══ EXCERPT TO READ ══
Daft Punk Human After All

[Virgin; 2005]

Styles: electronic, dance, house
Others: Basement Jaxx, Stardust, Les Rythmes Digitales


Can this really be happening? After at least eight years of being the untouchable golden boys of electronic dance music, Daft Punk have released an album so bland and repetitive that it may actually call into question all their past glory. It doesn't seem fathomable, but alas, the proof is seemingly inscribed in each note.

Being a Daft Punk fan who has eagerly anticipated the release of a new album for four years now, I admit that expectations were high; but even without such hopes, this album would fail to raise a complete neophyte's pulse. Take, for example, the opening title track, "Human After All." The vocoder vocal's lead melody line is boring and goes absolutely nowhere, while the tempo is mired somewhere in a subdancefloor mode. The result is a monotonous song that seems devoid of any of Daft Punk's earlier vitality -- this is music that robots would make if scientists with no interest in making music had programmed them.
═══
══ SUPPLIED DATA ══
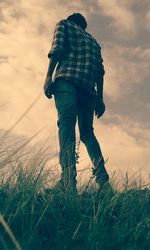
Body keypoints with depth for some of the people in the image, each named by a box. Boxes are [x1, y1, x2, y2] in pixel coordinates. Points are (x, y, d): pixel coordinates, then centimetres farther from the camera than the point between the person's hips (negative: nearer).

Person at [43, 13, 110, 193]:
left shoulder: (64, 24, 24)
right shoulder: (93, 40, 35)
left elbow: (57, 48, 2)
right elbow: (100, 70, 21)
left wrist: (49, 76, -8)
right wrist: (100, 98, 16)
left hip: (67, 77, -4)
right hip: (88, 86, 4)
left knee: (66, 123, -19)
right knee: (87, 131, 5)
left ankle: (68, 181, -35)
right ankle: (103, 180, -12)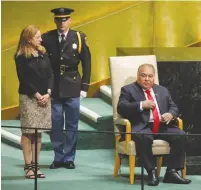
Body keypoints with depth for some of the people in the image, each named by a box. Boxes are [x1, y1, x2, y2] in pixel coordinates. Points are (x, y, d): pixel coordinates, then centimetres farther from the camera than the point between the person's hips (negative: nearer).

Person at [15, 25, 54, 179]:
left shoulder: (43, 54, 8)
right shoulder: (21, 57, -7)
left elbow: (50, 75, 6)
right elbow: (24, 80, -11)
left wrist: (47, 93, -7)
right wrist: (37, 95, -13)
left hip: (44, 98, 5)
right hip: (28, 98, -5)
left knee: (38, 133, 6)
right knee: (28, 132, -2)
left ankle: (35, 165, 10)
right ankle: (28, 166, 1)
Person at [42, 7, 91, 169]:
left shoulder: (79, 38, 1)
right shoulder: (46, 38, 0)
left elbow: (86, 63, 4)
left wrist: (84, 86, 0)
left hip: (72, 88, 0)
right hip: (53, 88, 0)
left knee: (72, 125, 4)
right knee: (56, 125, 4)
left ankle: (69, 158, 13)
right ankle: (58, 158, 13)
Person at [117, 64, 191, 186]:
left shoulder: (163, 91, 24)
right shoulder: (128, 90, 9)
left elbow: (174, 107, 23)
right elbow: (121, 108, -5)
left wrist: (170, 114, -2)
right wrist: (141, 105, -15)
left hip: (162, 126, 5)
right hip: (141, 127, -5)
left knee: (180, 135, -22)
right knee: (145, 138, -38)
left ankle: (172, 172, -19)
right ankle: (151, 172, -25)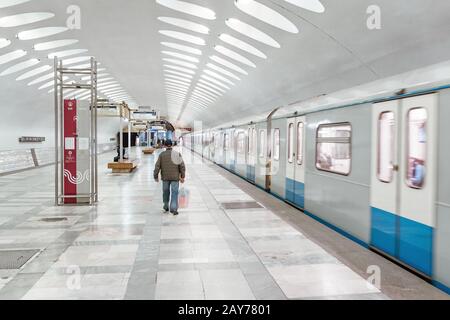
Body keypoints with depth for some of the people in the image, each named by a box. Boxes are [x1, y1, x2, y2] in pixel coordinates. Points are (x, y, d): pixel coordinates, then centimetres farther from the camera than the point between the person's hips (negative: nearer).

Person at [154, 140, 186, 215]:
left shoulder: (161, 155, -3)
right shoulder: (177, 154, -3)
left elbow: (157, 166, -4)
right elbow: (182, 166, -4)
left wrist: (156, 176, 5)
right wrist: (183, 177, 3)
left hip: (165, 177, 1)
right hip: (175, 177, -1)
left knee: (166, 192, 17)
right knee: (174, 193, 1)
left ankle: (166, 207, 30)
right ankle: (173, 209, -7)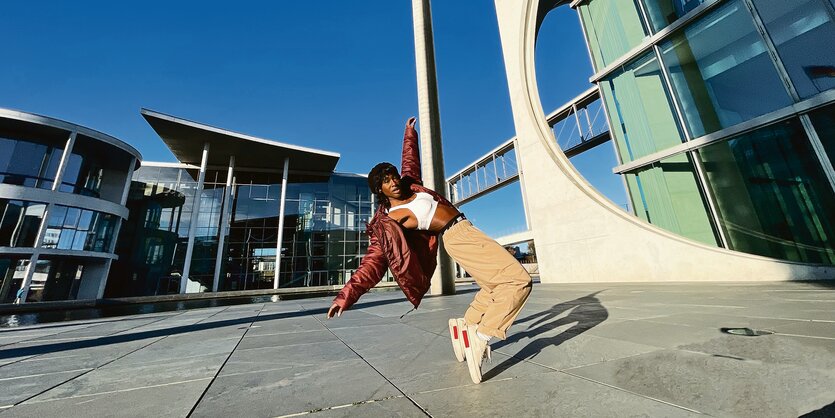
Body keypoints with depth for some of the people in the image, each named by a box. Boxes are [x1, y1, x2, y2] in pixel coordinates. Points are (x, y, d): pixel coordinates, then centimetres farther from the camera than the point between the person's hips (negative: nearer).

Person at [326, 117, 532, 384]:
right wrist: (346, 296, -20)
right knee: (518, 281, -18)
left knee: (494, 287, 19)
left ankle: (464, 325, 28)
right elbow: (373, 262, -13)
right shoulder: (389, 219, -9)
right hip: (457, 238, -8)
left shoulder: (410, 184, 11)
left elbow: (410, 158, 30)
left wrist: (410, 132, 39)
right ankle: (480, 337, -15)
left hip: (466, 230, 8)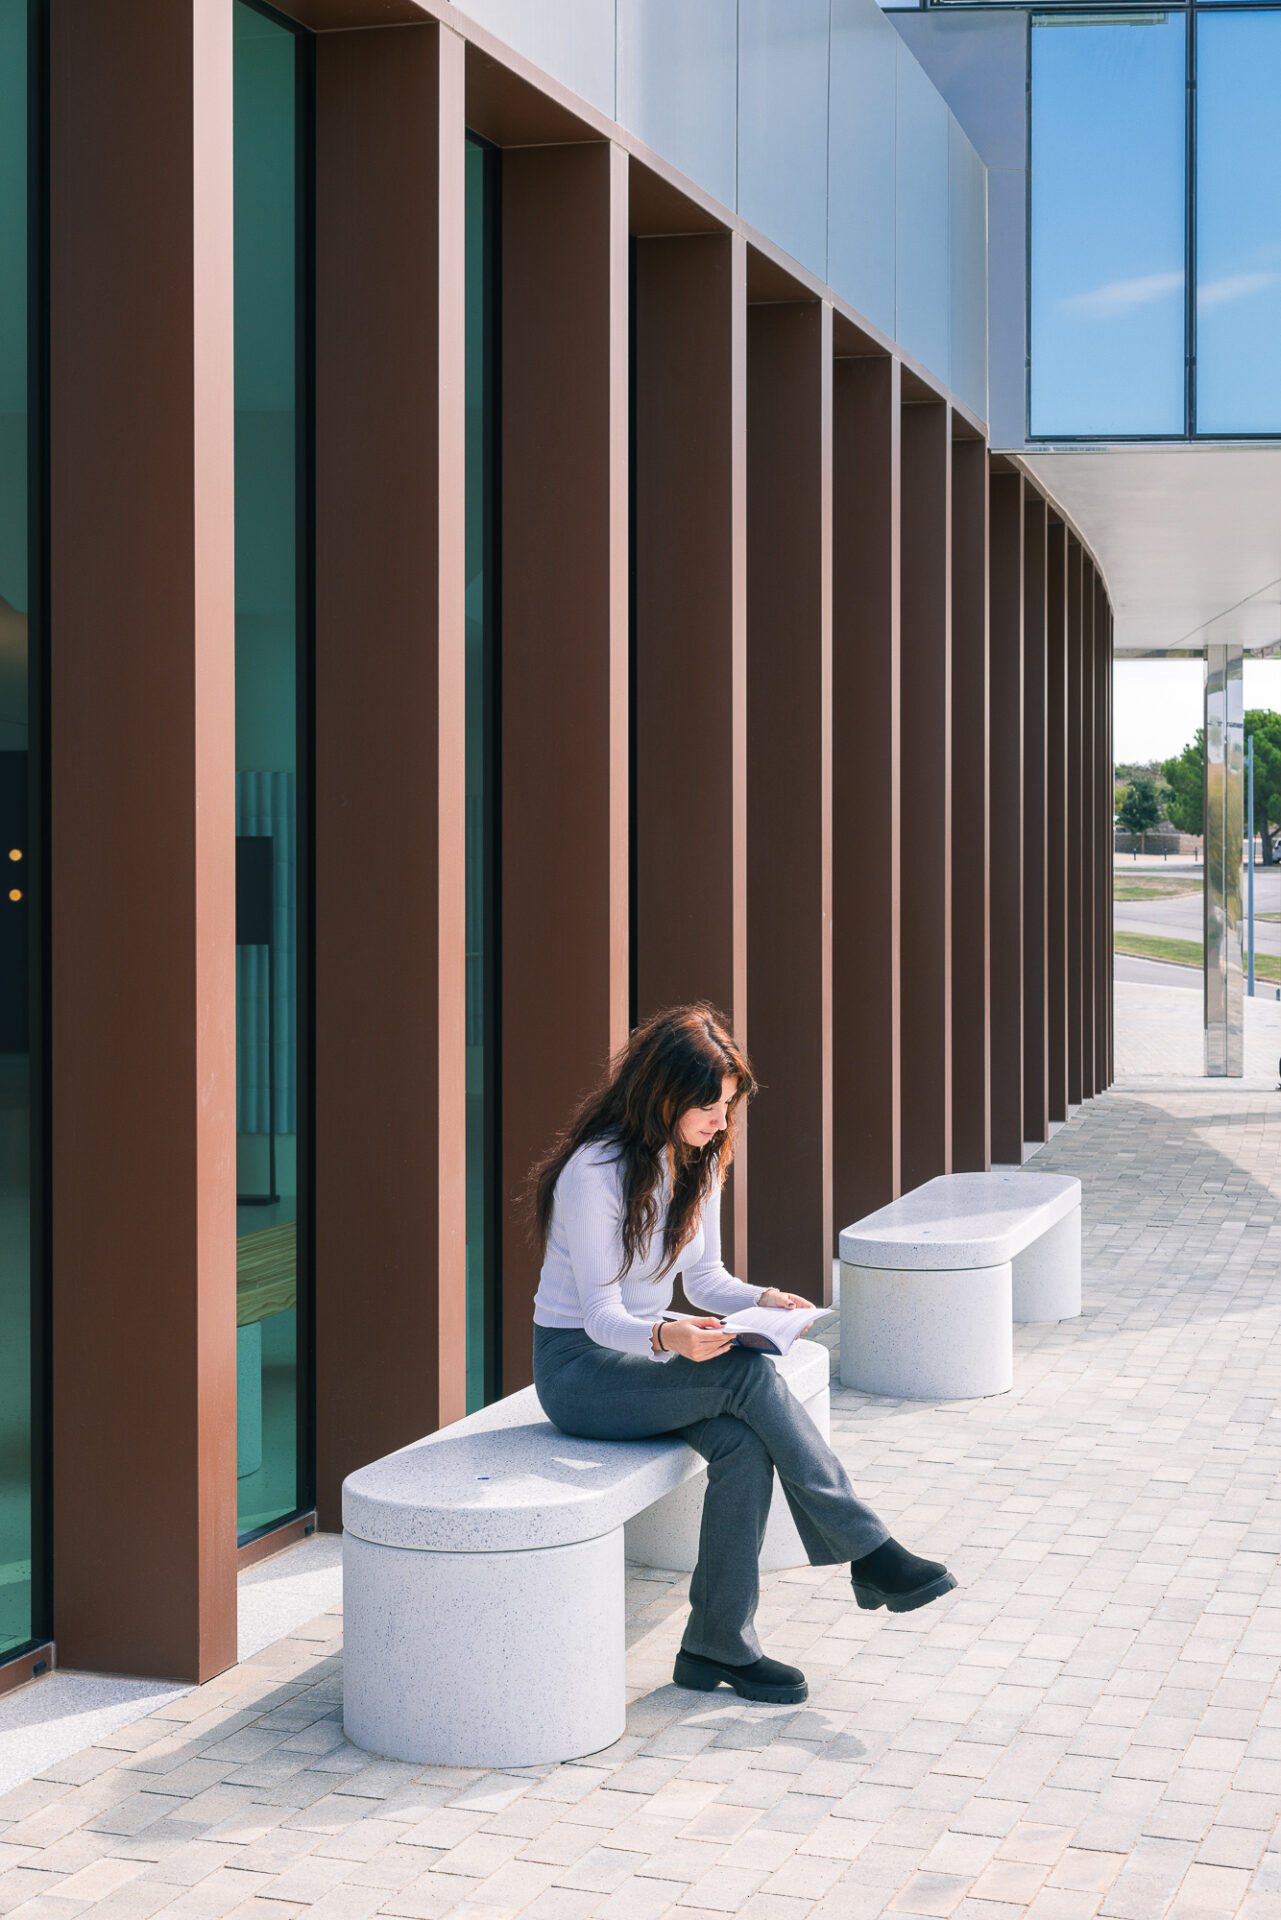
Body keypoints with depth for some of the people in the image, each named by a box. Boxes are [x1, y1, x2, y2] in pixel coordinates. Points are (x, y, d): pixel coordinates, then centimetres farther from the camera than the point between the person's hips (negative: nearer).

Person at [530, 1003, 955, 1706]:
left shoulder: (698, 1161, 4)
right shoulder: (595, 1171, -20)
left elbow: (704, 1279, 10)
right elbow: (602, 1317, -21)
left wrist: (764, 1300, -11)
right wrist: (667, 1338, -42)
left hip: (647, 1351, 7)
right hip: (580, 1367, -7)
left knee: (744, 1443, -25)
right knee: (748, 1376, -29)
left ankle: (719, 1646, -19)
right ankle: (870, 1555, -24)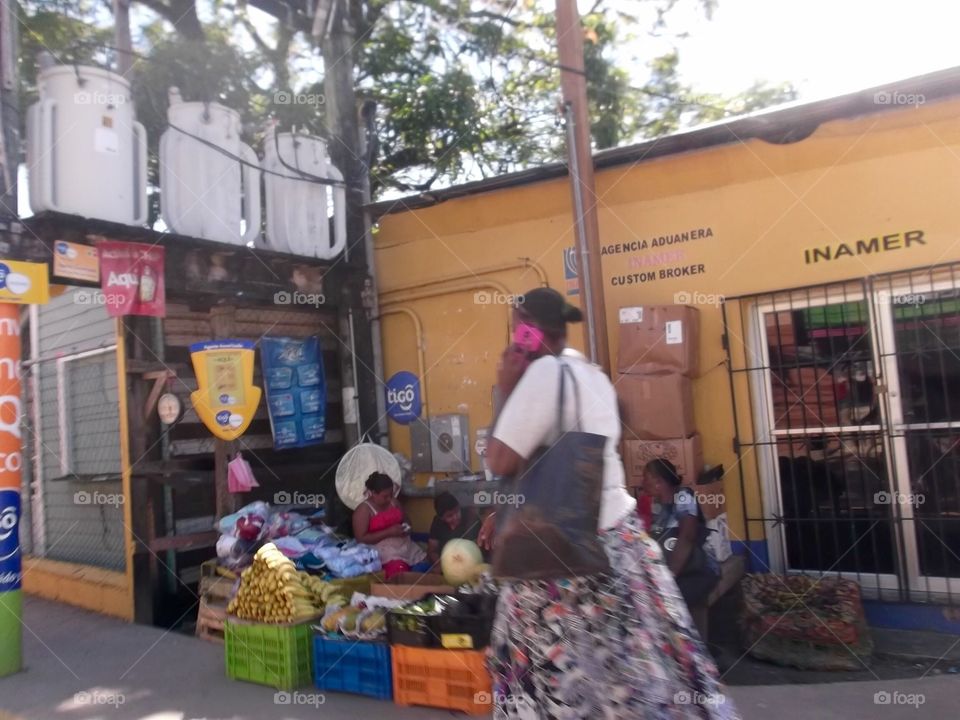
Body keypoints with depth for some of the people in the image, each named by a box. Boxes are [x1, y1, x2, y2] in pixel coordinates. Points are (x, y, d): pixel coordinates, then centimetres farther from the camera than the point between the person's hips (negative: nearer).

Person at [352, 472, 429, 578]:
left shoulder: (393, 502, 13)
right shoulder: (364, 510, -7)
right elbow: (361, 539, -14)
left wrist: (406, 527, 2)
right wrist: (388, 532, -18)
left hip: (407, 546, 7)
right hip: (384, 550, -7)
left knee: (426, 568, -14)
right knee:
═══
* WORK REQUEST:
From the album review above the rows, retype the passage starting with "Styles: electronic, dance, house" and going on through "in each note.".

* WRITTEN REPLY:
Styles: electronic, dance, house
Others: Basement Jaxx, Stardust, Les Rythmes Digitales


Can this really be happening? After at least eight years of being the untouchable golden boys of electronic dance music, Daft Punk have released an album so bland and repetitive that it may actually call into question all their past glory. It doesn't seem fathomable, but alas, the proof is seemingly inscribed in each note.